BEGIN

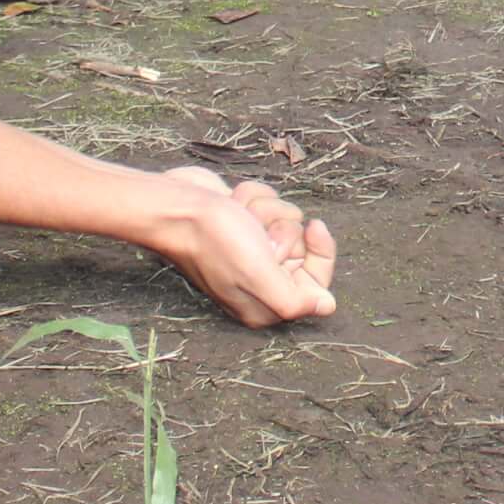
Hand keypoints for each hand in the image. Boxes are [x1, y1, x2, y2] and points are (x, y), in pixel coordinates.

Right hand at [151, 166, 338, 324]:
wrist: (176, 205)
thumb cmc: (215, 240)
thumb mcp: (259, 276)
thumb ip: (294, 301)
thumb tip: (326, 307)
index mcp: (266, 304)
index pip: (318, 283)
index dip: (320, 252)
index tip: (314, 228)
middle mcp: (261, 280)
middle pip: (304, 247)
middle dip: (284, 228)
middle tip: (257, 233)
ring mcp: (251, 249)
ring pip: (288, 219)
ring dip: (266, 210)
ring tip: (241, 215)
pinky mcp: (243, 222)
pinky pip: (269, 202)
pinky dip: (253, 197)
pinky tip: (233, 202)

END

**Brief**.
The reply should consist only of the line containing "index pip: (318, 283)" and all lines after it in the listing above, reproduced exactly.

**Exercise answer**.
index pip: (318, 283)
index dip: (320, 252)
index tip: (314, 228)
middle mcp: (261, 280)
middle pip: (304, 247)
middle dip: (284, 228)
middle tip: (257, 233)
ring mcp: (251, 249)
ring pip: (288, 219)
ring dip: (266, 210)
ring tip: (241, 215)
pinky mcp: (243, 222)
pinky pip: (269, 202)
pinky dip: (253, 197)
pinky tip: (233, 202)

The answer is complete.